TASK TO COMPLETE: Transcribe every one of the records below word for word, leaving the pictures out.

§ §

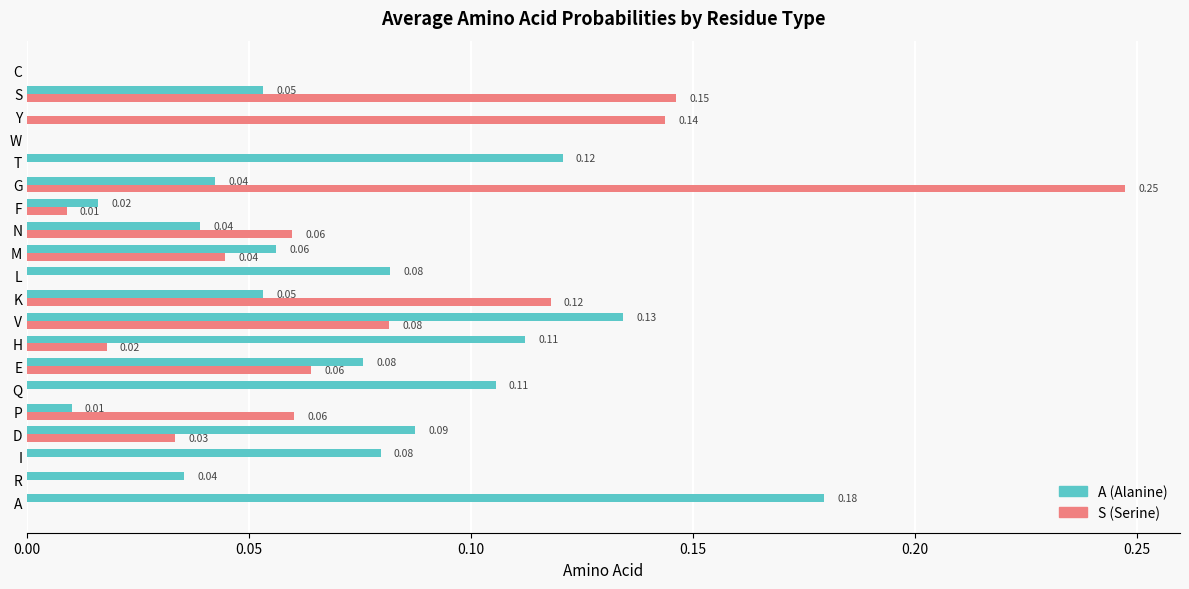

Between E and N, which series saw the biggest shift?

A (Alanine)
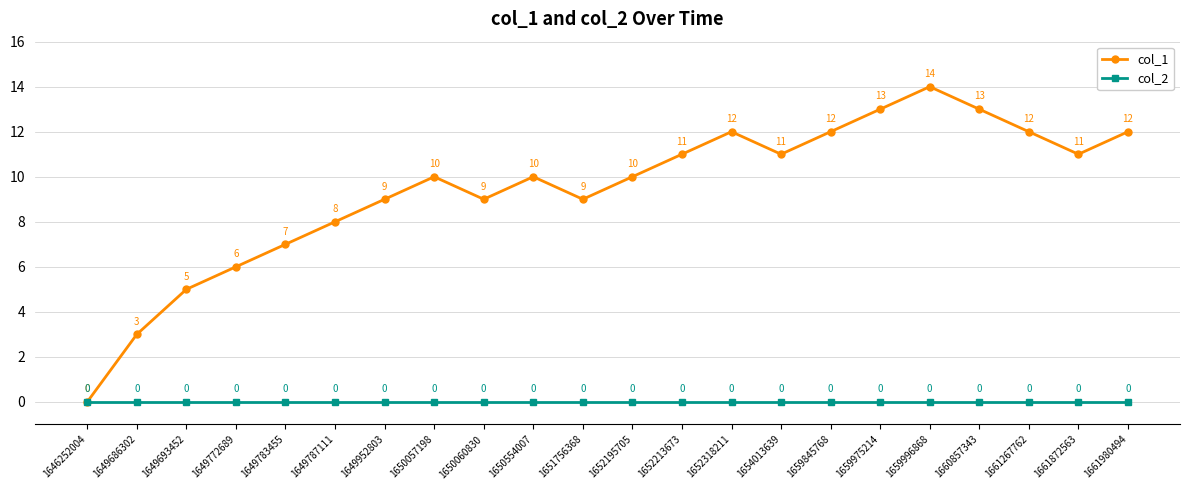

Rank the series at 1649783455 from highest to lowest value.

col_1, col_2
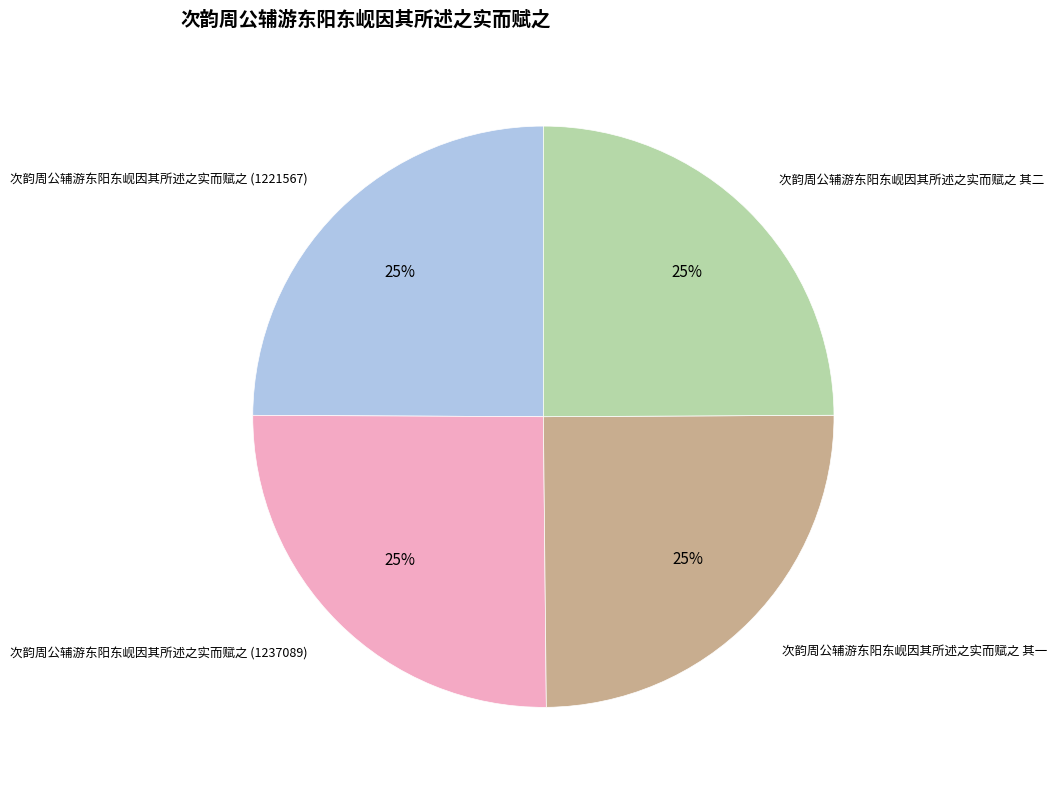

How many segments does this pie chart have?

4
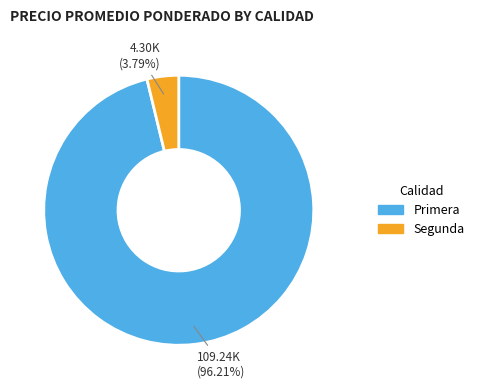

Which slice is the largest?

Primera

§ §

WRITTEN ANSWER:
Between E and N, which series saw the biggest shift?

A (Alanine)

Rank the series at 1649783455 from highest to lowest value.

col_1, col_2

How many segments does this pie chart have?

4

Which slice is the largest?

Primera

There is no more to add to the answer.